The Lady Kennaway’s last voyage

This is a family story, an unexceptional but striking vignette of the British Empire.

On 20 November 1857, The Lady Kennaway made anchor at East London, South Africa, having sailed from Plymouth, England, two months earlier. The ship was a rough passenger ship (in poor shape by then, judging by the fact that it had been refused insurance that year), about 121 ft long. Following its launch in Calcutta in 1817, it had been chartered by the East India Company, and subsequently transported convicts and settlers to Australia.

East London River Port, 1870s

The Lady Kennaway was wrecked a few days after landing, but not before its passengers had been disembarked. They included 153 women and girls, collected from orphanages and workhouses across Ireland (filled to bursting point by the Great Irish Famine of 1845-49), and taken to South Africa to marry demobilised soldiers.

These soldiers were not British, but mainly German mercenaries, recruited to fight for Britain in Crimea, and relocated to South Africa after the war (which they had barely fought in) had concluded. The British governor’s idea was that they could form the basis of a colonial settlement (and be rescued from the twin perils of intermarriage and homosexuality) by bringing out marriageable women. One of those women was my great-great-grandmother, Margaret Gallagher.

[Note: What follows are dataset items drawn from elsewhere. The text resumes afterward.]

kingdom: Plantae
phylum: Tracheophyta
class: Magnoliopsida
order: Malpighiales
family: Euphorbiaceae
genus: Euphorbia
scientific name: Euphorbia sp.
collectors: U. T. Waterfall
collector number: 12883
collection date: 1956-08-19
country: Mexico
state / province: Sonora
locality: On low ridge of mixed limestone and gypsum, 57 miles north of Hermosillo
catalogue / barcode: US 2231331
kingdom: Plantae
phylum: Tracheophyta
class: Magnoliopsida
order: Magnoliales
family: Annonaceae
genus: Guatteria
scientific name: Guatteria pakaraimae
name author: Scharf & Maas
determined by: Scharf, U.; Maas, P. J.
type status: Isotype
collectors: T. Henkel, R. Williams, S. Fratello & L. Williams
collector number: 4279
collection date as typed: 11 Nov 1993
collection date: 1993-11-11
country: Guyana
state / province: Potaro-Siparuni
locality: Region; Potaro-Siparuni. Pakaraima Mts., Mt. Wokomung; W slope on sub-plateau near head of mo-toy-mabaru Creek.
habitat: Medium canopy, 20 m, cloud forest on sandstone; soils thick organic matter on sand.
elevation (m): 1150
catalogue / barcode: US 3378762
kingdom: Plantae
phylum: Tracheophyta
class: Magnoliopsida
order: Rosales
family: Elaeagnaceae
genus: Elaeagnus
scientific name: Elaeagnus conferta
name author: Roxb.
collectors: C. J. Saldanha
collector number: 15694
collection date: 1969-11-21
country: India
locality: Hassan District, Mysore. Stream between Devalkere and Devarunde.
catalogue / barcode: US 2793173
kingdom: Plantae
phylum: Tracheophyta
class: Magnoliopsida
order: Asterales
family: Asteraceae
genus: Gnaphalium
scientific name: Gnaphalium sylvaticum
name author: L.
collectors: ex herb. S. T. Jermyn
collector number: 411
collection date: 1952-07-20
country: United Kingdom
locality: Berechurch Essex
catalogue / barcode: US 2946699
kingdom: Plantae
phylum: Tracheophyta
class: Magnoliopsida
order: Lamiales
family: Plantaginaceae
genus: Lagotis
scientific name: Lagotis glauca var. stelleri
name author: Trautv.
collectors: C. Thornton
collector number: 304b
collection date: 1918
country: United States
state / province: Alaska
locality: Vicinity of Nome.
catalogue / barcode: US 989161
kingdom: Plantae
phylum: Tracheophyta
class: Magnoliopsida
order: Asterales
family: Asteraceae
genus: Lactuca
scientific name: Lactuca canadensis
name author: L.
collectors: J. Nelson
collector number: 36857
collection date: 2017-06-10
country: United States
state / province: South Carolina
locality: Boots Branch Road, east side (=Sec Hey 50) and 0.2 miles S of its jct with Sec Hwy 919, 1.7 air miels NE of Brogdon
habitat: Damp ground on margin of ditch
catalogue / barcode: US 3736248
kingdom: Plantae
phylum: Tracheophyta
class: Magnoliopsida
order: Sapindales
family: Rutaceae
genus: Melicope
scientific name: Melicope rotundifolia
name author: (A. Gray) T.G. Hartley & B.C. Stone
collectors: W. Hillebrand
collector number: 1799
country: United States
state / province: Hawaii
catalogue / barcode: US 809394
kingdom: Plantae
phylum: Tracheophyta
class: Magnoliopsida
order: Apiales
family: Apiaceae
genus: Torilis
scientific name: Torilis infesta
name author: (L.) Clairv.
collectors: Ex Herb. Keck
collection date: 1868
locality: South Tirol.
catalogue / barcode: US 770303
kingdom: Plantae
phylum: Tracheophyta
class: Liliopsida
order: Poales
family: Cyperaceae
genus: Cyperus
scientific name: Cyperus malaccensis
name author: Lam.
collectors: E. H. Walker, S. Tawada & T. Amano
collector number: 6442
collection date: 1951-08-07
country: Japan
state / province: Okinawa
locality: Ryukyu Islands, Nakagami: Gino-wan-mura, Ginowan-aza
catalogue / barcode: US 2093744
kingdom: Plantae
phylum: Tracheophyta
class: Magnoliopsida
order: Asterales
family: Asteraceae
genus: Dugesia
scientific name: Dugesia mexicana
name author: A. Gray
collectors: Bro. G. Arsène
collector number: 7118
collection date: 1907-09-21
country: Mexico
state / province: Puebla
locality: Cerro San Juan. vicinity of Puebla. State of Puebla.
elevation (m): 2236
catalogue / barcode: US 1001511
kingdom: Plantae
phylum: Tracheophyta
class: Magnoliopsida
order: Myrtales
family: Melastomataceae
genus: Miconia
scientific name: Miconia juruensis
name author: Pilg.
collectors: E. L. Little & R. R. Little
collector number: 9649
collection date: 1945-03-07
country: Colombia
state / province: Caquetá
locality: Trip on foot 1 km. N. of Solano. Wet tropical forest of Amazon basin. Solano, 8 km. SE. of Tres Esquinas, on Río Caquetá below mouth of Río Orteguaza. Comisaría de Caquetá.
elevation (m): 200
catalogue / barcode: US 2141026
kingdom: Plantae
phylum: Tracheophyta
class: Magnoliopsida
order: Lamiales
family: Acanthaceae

What must it have been like for her, plucked from the trauma of Ireland aged 20, where she had probably seen friends and family die from hunger, transported across the ocean in an ageing hulk and dropped into the heat of East London, the bright sunshine of a Cape spring, with the uncertain prospect of being married off to a soldier she had never met?

Margaret seems to have been lucky. She took up with Patrick Lowry, one of soldiers escorting them to King William’s Town, the provincial capital (now called Qonce). They married and had numerous children (family sources seem unsure of precise numbers), the second-youngest of whom, Annie, was born in Gibraltar, presumably a new posting for Patrick. Annie subsequently married and settled in Essex, where our lives overlapped for a year in the early 1970s.

As I said above, the story is far from exceptional – there must be 152 others like it from that one journey – but it is one little instance of how the great machine of the British Empire scooped people up and moved them halfway across the world, like so many pieces on a chess board.

It recruited foreign mercenaries for a Black Sea war, found it couldn’t use them, and shipped them to settle the lands from which the British had displaced Dutch settlers (who had in turn displaced the indigenous Khoikhoi through warfare and disease). It created orphans through negligent famine in one place, and sent them halfway across the world as soldiers’ concubines. It could be a surprisingly mobile and inter-connected world, but a cruel one too.